11.

SUR TOUS LES FRONTS

– Je ne sais pas si c’est exactement le moment d’aborder le sujet, mais j’ai signé les papiers, professeur. Père… Papa McIntyre.

Shariff eut un sourire gêné et triomphant en même temps, petit garçon qu’il restait. Il sortit la pochette bleue qu’il avait pieusement conservée pendant ces deux jours, enfermée dans le secrétaire de sa chambre. Son secret, son identité, il ne les avait pas encore révélés, même à Flora et à Tim. Ce soir, peut-être ? On verrait. Ce soir, le programme était déjà chargé.

– Qu’importe le moment. Tu me procures une grande joie, Shariff.

Le garçon nota le passage au tutoiement. Il ne se voyait pas en faire autant. Son père restait le professeur.

– Et pour l’assassin, vous allez faire quoi ?

 

Son père ne semblait toujours pas comprendre l’ampleur du schisme. Son daimyo se contentait de demi-mesures : il convoquait un conseil restreint le lendemain soir, lorsque Matthew serait rentré d’une « mission à l’extérieur ». Il y proposerait de retirer le service de sécurité à Bjorn.

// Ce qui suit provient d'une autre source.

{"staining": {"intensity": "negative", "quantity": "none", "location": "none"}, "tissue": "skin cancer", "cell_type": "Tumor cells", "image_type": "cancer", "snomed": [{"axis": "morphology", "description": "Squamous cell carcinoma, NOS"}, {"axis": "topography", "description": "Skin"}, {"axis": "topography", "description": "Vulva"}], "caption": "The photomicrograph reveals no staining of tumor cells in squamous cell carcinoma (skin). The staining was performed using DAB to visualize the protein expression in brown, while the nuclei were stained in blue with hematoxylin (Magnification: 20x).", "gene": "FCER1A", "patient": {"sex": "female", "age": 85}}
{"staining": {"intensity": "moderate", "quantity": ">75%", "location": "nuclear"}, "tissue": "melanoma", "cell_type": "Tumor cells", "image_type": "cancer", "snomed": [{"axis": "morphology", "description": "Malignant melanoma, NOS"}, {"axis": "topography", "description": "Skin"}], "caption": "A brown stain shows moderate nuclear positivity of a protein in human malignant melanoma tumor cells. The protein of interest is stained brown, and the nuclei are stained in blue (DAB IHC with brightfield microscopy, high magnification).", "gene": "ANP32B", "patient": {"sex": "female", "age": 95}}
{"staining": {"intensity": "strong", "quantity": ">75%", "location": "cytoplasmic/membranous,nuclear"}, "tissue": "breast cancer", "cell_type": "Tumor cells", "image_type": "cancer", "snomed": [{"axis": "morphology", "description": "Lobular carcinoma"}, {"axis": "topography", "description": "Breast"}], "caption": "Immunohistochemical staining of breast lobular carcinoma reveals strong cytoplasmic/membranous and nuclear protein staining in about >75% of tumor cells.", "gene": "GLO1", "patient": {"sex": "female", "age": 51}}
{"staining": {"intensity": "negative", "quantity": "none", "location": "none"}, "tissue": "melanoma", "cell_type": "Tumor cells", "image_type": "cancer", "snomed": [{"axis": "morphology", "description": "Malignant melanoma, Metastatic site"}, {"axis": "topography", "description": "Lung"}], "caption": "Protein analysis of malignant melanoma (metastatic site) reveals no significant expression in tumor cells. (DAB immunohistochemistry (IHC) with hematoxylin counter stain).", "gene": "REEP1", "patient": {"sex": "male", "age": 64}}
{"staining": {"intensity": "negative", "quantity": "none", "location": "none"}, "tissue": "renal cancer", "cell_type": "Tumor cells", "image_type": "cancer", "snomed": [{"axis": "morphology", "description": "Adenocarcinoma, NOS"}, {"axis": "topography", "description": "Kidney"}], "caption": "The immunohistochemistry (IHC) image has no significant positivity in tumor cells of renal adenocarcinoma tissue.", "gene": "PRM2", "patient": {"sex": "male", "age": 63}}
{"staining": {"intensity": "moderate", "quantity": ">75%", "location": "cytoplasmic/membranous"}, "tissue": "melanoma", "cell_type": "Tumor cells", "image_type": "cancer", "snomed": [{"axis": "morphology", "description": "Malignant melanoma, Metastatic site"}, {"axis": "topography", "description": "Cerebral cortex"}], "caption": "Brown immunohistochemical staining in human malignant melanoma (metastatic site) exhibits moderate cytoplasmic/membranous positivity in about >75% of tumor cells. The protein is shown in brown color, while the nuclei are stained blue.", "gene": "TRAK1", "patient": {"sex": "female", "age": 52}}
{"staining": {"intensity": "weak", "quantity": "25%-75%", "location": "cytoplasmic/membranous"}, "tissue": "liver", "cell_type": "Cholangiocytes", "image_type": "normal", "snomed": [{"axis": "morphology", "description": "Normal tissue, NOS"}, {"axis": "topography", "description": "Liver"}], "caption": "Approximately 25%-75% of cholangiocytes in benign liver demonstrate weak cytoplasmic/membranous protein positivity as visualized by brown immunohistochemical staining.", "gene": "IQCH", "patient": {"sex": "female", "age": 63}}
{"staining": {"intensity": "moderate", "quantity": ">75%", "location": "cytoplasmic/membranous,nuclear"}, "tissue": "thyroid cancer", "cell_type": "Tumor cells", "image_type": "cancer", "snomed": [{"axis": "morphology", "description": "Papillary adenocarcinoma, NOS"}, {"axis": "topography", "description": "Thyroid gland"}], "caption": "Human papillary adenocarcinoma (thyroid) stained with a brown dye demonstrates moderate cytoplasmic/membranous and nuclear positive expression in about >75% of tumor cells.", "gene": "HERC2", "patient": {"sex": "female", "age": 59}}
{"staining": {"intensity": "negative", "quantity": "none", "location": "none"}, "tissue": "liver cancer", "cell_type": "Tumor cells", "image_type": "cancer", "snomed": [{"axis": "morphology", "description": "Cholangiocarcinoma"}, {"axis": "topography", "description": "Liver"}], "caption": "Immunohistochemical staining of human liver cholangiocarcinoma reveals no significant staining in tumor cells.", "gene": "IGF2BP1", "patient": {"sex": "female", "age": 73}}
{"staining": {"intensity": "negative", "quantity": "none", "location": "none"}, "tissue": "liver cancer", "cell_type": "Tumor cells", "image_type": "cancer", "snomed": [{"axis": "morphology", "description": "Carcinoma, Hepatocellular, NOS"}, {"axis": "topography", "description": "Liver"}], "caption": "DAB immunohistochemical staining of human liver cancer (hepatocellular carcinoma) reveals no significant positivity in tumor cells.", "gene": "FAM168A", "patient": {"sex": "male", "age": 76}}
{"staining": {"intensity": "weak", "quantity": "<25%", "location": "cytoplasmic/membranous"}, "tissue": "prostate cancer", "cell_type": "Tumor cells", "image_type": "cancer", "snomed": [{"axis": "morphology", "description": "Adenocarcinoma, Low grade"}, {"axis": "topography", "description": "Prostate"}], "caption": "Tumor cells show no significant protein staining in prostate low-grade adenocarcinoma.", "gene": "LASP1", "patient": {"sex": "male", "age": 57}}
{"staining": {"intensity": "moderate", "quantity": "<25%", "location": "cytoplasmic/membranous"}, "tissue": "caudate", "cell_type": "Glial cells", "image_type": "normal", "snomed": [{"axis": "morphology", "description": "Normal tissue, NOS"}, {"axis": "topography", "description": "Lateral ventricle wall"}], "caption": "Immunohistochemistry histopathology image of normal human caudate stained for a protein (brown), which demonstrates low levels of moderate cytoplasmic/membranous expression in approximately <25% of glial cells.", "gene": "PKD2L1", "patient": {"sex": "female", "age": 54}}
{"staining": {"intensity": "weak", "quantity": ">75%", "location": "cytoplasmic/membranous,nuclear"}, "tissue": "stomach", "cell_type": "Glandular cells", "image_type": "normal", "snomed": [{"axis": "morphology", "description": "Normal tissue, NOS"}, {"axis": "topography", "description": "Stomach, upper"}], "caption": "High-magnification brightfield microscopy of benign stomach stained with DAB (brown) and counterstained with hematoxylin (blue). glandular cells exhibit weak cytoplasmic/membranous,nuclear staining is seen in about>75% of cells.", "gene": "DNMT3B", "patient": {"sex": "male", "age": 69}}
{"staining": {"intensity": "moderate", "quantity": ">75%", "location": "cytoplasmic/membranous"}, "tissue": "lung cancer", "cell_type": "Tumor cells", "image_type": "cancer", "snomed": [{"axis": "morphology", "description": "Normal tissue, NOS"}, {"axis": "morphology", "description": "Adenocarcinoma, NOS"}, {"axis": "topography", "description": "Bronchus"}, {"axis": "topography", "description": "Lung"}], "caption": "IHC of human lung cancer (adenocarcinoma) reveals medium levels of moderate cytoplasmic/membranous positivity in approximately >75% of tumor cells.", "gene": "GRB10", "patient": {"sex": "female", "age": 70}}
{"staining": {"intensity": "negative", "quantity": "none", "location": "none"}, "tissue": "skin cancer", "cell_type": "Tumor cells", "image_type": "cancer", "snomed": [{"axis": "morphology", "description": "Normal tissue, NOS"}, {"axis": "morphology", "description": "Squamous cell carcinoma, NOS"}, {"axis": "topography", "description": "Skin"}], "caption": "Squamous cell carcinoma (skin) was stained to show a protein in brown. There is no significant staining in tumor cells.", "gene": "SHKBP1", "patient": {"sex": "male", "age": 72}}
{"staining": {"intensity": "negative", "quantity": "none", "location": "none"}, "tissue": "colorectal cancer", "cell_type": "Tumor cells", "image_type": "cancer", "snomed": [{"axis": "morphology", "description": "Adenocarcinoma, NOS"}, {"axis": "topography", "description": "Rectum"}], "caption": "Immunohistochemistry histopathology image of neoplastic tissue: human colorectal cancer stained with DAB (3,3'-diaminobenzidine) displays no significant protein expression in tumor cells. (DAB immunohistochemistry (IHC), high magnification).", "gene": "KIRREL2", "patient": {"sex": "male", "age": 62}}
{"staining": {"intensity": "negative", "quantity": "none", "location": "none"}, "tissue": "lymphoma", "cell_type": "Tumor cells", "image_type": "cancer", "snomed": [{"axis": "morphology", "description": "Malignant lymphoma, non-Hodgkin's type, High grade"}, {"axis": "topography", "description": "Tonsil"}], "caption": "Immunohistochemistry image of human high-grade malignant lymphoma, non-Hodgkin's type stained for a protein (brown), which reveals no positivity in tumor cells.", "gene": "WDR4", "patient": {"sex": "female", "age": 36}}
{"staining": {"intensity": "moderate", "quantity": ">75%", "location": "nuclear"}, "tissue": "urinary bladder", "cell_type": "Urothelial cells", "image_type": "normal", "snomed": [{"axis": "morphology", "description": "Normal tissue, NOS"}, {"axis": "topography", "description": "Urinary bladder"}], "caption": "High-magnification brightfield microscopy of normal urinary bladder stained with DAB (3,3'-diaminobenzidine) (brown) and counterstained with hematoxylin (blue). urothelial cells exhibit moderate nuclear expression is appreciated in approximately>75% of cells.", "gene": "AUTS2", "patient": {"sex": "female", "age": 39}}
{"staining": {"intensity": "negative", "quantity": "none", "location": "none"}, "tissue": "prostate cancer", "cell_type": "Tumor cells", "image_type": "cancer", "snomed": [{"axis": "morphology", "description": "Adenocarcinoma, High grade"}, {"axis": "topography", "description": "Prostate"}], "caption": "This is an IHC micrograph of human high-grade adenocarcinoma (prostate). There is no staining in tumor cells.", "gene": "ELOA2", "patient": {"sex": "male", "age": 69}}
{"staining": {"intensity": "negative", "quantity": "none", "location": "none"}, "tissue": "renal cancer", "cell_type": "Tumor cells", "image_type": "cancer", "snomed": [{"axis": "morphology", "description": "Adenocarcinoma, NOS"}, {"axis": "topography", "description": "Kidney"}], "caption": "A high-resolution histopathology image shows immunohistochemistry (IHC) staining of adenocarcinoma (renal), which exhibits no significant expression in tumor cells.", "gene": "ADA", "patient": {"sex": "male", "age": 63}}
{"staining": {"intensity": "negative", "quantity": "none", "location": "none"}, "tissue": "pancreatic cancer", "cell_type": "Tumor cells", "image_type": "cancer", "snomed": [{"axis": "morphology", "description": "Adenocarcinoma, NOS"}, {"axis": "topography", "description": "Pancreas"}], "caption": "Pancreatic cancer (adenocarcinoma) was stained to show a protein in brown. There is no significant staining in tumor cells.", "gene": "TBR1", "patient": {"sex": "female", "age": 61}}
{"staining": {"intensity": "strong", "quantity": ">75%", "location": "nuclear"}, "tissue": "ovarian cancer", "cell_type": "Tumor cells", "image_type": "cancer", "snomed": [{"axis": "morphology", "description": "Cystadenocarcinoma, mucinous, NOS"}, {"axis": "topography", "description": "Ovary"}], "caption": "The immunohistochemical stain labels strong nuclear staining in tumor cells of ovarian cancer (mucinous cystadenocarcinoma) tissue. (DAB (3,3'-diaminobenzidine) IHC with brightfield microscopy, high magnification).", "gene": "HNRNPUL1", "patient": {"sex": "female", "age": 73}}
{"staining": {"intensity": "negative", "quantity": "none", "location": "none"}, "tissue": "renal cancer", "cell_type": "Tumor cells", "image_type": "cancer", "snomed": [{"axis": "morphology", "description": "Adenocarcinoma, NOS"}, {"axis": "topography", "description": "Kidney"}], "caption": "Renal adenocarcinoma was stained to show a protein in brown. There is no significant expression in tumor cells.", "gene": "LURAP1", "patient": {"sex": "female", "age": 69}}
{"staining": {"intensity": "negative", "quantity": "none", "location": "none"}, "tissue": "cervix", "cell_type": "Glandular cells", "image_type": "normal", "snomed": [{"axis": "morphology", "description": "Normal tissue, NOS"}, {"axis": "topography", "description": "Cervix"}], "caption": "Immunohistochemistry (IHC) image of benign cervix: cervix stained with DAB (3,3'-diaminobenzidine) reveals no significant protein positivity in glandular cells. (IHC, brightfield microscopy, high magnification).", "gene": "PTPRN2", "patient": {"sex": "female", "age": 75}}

Il avait signifié à Paul Hugo qu’il savait qu’une drogue circulait, la Tiger Eye. Son père commettait l’erreur de signaler à l’ennemi qu’il savait des choses sur lui, et il l’informait que la guerre était ouverte, au lieu de lancer l’offensive.

« Arrivez comme le vent et partez comme l’éclair », Sun Tzu.

– Ce qui s’est passé relève de la haute trahison, en plus du crime, père. Il ne faut pas attendre.

– Que veux-tu que je fasse ? Je ne peux pas avertir la police, et pour l’instant, c’est Bjorn et ses amis qui concentrent l’essentiel de l’arsenal de sécurité… Je dois d’abord le leur retirer, en douceur, avec le soutien de tous les autres initiés. S’ils sont décidés à tuer de sang-froid, je dois les désarmer avant, éventuellement, de les exclure.

– Comment pouvez-vous imaginer qu’ils vont vous déposer les armes ?

– Paul n’a rien dit qui semble indiquer le contraire… D’une façon ou d’une autre, je pense que cet assassinat l’a pris de court, lui aussi, et qu’il ne s’estime pas tout à fait prêt. À moins qu’il ait déjà choisi de quitter l’Institut.

– Il n’abandonnera jamais sa bibliothèque, père. C’est son grand œuvre, il ne partira pas sans elle.

– Alors, je dois désarmer ses amis, et ensuite, nous pourrons prendre une décision. Démocratiquement, Shariff.

Le shogun se trompait sur la nature de l’adversaire. On ne combattait pas les traîtres avec des procédures démocratiques, en respectant les règles. On les écrasait, comme les serpents.

 

———

 

Derrière les parois de l’aquarium, les images de Ghost Dog défilaient. Ghost Dog tuait ses ennemis, l’un après l’autre. Ghost Dog exécutait froidement les chasseurs de l’ours noir. Ghost Dog n’épargnait personne, aucun des « amis » qui programmaient d’éliminer son daimyo. Mais ce dernier le trahissait.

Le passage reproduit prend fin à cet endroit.